#### [PASSAGE PROVIDED]
━━━━

“Rug pulls” are a calamitous event that can happen in crypto markets, as shady projects with anonymous, NFT avatars run away with crypto investors’ money.
A rug pull is a type of financial scam, similar to a pump-and-dump.
To start, someone lists a coin or token on unregulated Decentralized Exchanges (DEXs). When listing, the fraudster pairs the coin with a popular crypto, commonly Ethereum. The pairing is important, but we’ll get more into that later.
After listing, the crypto gets promoted on social media, pointing unsuspecting investors to an innocent-looking coin.
How Rug Pulls Work
Rug pulls work on decentralized exchanges where users can create their own liquidity pool. Liquidity pools are created when a Liquidity Provider provides an equal dollar amount of two coins that then get used simultaneously for enabling swaps between those cryptos and keep the relationship between the prices of the two coins stable.

━━━━

Items from a data source
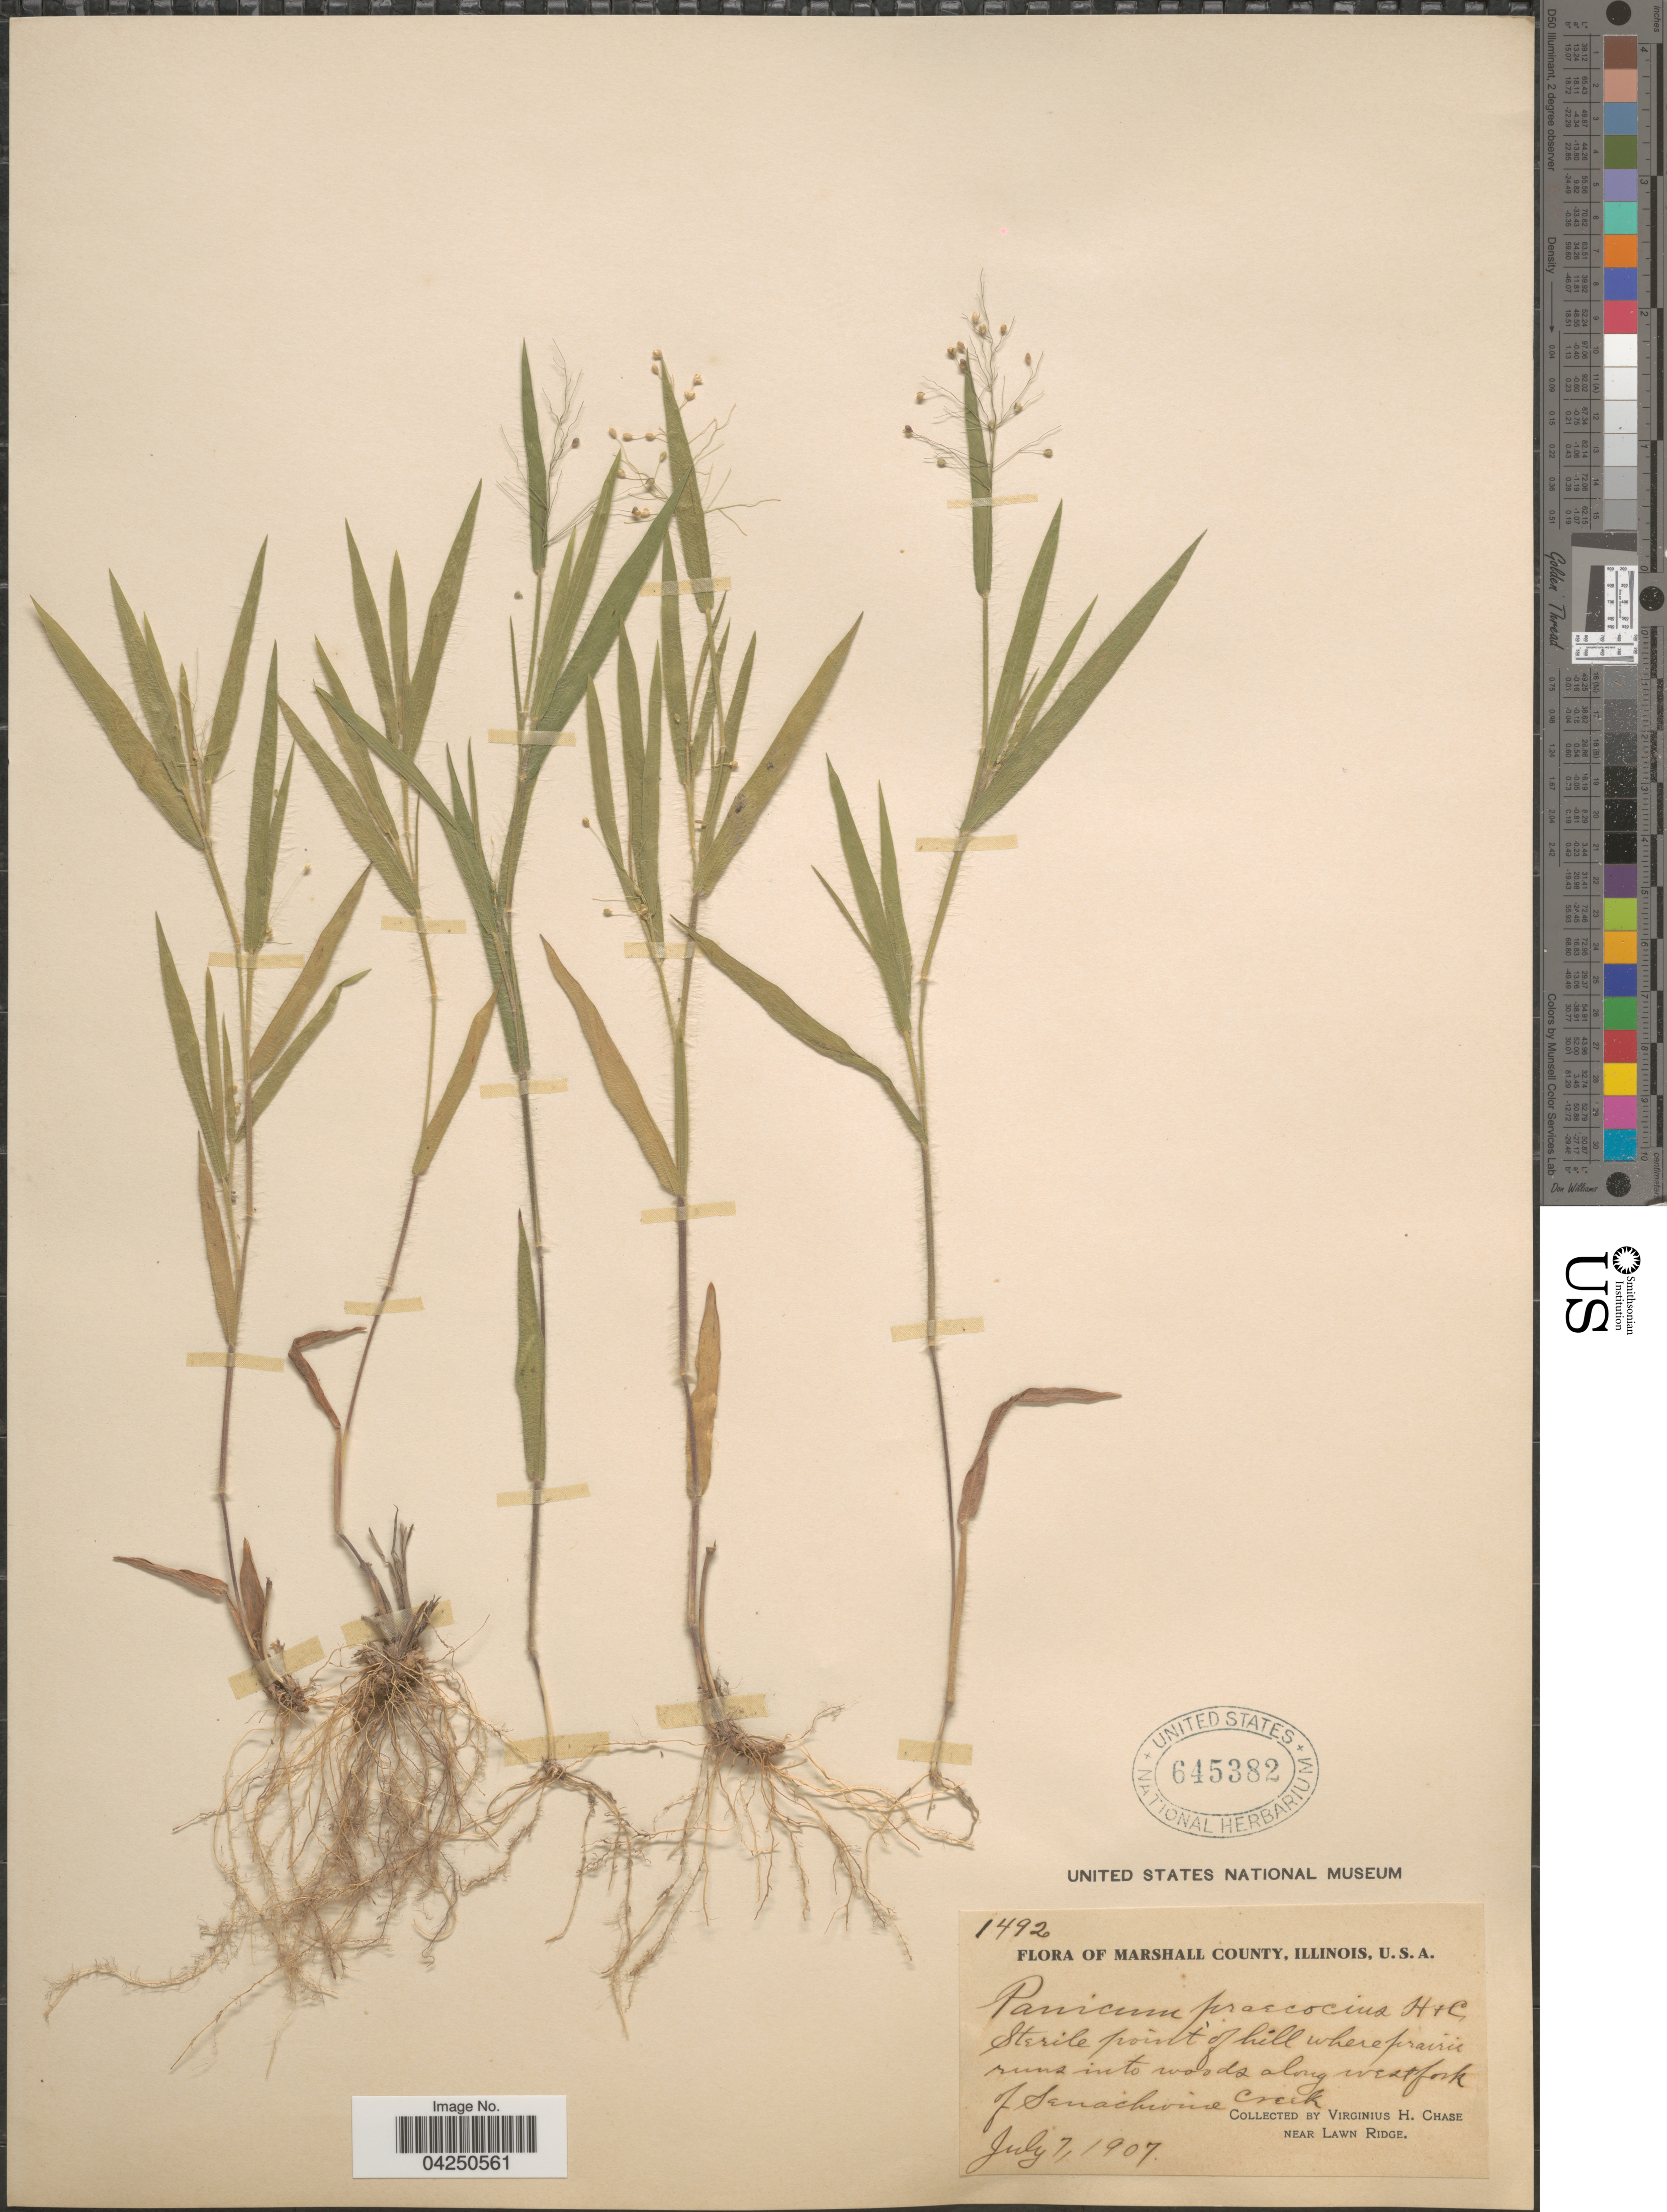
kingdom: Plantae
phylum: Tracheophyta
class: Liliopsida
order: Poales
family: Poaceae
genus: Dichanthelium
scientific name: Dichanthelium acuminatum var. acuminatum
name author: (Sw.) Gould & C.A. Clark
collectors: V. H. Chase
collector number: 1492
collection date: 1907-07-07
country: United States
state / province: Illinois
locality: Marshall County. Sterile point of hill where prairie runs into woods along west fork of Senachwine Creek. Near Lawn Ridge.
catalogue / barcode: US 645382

━━━━

#### [YOUR TASKS]
a - Answer the following from the passage on rug pulls:
(i) What other type of financial scam is a rug pull said to resemble?
(ii) Which popular crypto is the listed coin commonly paired with?
(iii) Where is the crypto promoted after it has been listed?
b - Rename "collection date" to "date collected" in the entries, starting with the line that contains "genus: Dichanthelium" and going on through the line that contains "state / province: Illinois", and reproduce only those lines, otherwise unchanged.

#### [ANSWERS PROVIDED]
a -
(i) A pump-and-dump.
(ii) Ethereum.
(iii) On social media.

b -
genus: Dichanthelium
scientific name: Dichanthelium acuminatum var. acuminatum
name author: (Sw.) Gould & C.A. Clark
collectors: V. H. Chase
collector number: 1492
date collected: 1907-07-07
country: United States
state / province: Illinois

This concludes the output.